Case shook his head. “Lloyd,” he said. “You’re not listening to me. I’ve also told you that her name is being bandied about by those of the Malworth Mafia who are cooperating with the investigation. They seem to admire what she did.”

“I’m listening,” said Lloyd. “But all you’ve told me is rumor and gossip, and I’m telling you to ignore it.”

Case inclined his head a little. “But it isn’t rumor or gossip that she was transferred out of Malworth the day before that arrest took place,” he said. “And that was more than a little convenient, don’t you think?”

Lloyd controlled his temper with considerable effort. When he spoke, his voice was low, Welsh, and angry. “Judy Hill was transferred out of Malworth because of the hostility of a group of officers—presumably those you call the Malworth Mafia— who held her responsible for two of their number being suspended and subsequently dismissed,” he said. “In what way do you find that suspect?”

“They were ‘suspended and subsequently dismissed’ for beating up Drummond,” said Case. “Who was then arrested in as blatant a piece of stage management as you could imagine.”

“What had that to do with Judy? She was here, working on a murder investigation by then!”
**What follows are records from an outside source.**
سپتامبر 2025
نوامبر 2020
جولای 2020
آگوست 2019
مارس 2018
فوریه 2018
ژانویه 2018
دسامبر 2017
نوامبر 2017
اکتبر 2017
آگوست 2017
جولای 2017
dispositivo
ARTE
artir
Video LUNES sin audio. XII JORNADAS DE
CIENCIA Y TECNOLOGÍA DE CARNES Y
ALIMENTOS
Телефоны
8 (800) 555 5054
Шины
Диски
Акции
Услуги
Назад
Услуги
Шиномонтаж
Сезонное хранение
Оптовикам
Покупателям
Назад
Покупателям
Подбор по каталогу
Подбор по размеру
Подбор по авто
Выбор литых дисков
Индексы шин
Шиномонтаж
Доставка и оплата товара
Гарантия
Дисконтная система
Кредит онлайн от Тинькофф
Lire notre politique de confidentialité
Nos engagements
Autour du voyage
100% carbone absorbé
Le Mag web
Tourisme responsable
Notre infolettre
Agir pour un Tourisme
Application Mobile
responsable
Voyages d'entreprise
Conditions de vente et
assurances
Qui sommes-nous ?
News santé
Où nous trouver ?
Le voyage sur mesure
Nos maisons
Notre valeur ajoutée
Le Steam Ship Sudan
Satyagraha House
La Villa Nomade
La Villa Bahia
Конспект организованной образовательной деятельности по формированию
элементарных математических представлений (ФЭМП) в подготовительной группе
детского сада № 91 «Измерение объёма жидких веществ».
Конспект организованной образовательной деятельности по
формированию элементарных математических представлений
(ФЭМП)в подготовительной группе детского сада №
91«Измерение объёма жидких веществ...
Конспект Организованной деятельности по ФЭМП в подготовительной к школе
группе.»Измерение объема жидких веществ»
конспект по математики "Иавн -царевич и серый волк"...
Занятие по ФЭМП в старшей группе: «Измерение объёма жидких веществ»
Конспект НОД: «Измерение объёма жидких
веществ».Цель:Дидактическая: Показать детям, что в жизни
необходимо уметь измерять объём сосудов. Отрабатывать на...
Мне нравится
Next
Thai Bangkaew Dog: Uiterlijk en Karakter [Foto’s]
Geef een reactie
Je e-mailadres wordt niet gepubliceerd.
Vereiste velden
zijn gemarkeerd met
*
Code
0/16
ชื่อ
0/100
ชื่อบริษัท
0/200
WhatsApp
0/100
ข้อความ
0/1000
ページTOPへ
“I know. And once Drummond had been arrested, he confessed to four rapes, and then to a fifth that just happened to clear up that murder investigation.”

Lloyd realized his mouth was open. “What are you suggesting?” he asked.

“I’m not suggesting anything. But the Mafia is. They’re saying the whole thing was invented to net her an arrest.”

Lloyd shook his head. “I don’t believe I’m having this conversation,” he said.

“Believe it.”

“I don’t know the extent of the corruption at Malworth,” Lloyd said. “But it didn’t extend to Judy Hill. If she says she took that statement, then she did.”

“You’ve spoken to the alleged victim of this rape once or twice, I believe—has she ever told
you
she was raped?”

“No, but—”

“Has she told you she
wasn’t
raped?”

Lloyd opened his mouth, and closed it again.

“I see she has.”

“She had reasons of her own for denying it,” Lloyd said. “But you don’t just have DI Hill’s word for it. Bobbie Chalmers managed to get home and take a bath before she passed out. Her flatmate saw the injuries when she found her unconscious on the bathroom floor, and she reported that her friend had been the victim of a sexual assault.”

“Reported it to whom? Malworth, naturally. And we can’t go and ask her if she really did report an assault, can we? Because she’s lying in the bloody morgue!”

Lloyd blinked at him. “What are you saying?”

“I’m saying that I believe Drummond was fitted up. That whoever really raped those women knew that Marilyn Taylor could prove the extent of the corruption at Malworth, and removed her before she could be asked any questions. I’m saying that he has a thorough knowledge of the rape investigation, and that he was in a position to lay the blame at Drummond’s door.”

“You’re saying it’s a police officer,” said Lloyd. “And that the others are covering up for him?” he said, incredulously.